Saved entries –

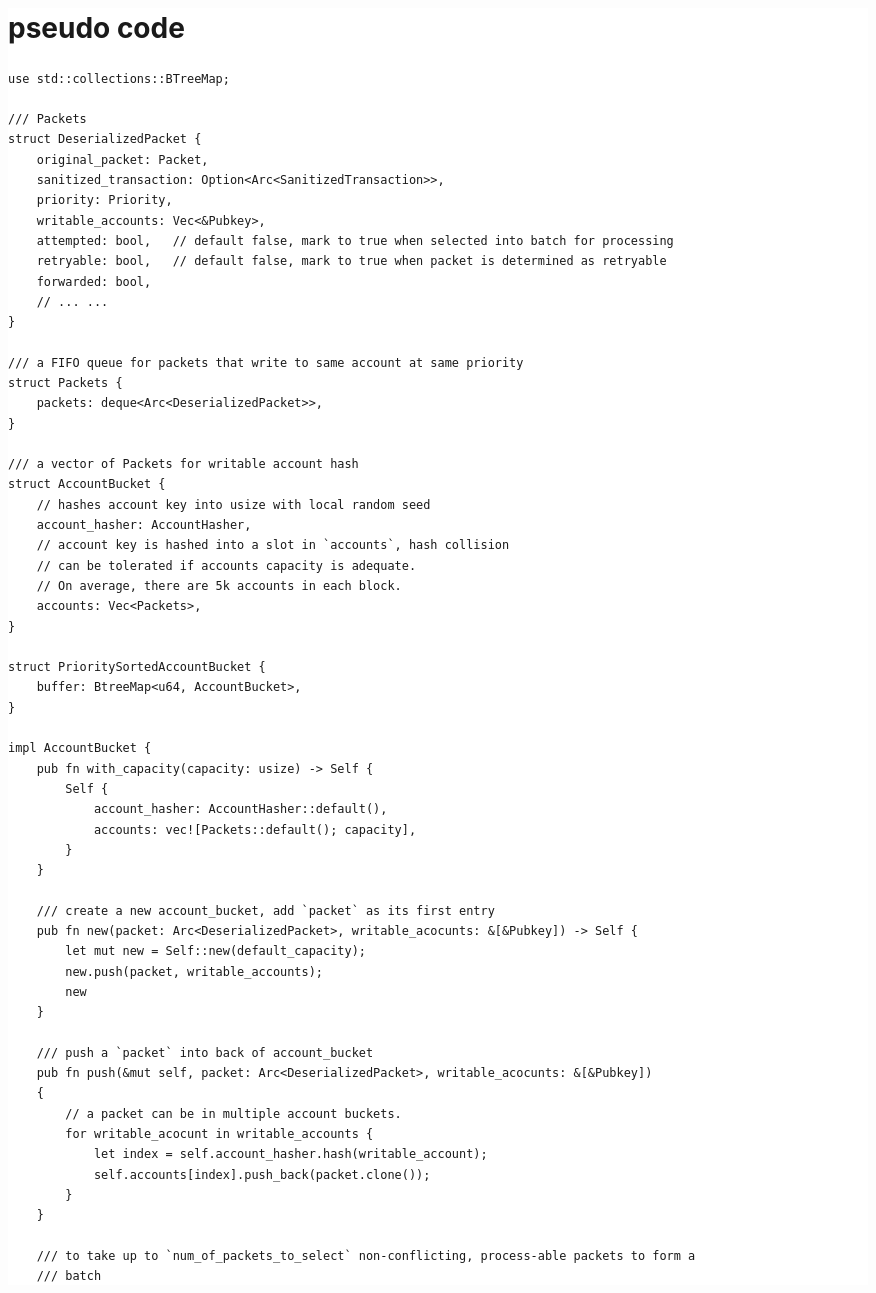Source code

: # pseudo code
```
use std::collections::BTreeMap;

/// Packets
struct DeserializedPacket {
    original_packet: Packet,
    sanitized_transaction: Option<Arc<SanitizedTransaction>>,
    priority: Priority,
    writable_accounts: Vec<&Pubkey>,
    attempted: bool,   // default false, mark to true when selected into batch for processing
    retryable: bool,   // default false, mark to true when packet is determined as retryable
    forwarded: bool,
    // ... ...
}

/// a FIFO queue for packets that write to same account at same priority
struct Packets {
    packets: deque<Arc<DeserializedPacket>>,
}

/// a vector of Packets for writable account hash
struct AccountBucket {
    // hashes account key into usize with local random seed
    account_hasher: AccountHasher,
    // account key is hashed into a slot in `accounts`, hash collision
    // can be tolerated if accounts capacity is adequate. 
    // On average, there are 5k accounts in each block.
    accounts: Vec<Packets>,
}

struct PrioritySortedAccountBucket {
    buffer: BtreeMap<u64, AccountBucket>,
}

impl AccountBucket {
    pub fn with_capacity(capacity: usize) -> Self {
        Self {
            account_hasher: AccountHasher::default(),
            accounts: vec![Packets::default(); capacity],
        }
    }

    /// create a new account_bucket, add `packet` as its first entry
    pub fn new(packet: Arc<DeserializedPacket>, writable_acocunts: &[&Pubkey]) -> Self {
        let mut new = Self::new(default_capacity);
        new.push(packet, writable_accounts);
        new
    }

    /// push a `packet` into back of account_bucket
    pub fn push(&mut self, packet: Arc<DeserializedPacket>, writable_acocunts: &[&Pubkey]) 
    {
        // a packet can be in multiple account buckets.
        for writable_acocunt in writable_accounts {
            let index = self.account_hasher.hash(writable_account);
            self.accounts[index].push_back(packet.clone());
        }
    }

    /// to take up to `num_of_packets_to_select` non-conflicting, process-able packets to form a
    /// batch
```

Problem description –
Which lines above hold the string "batch"? Copy every one of them.

Exercise solution –
    attempted: bool,   // default false, mark to true when selected into batch for processing
    /// batch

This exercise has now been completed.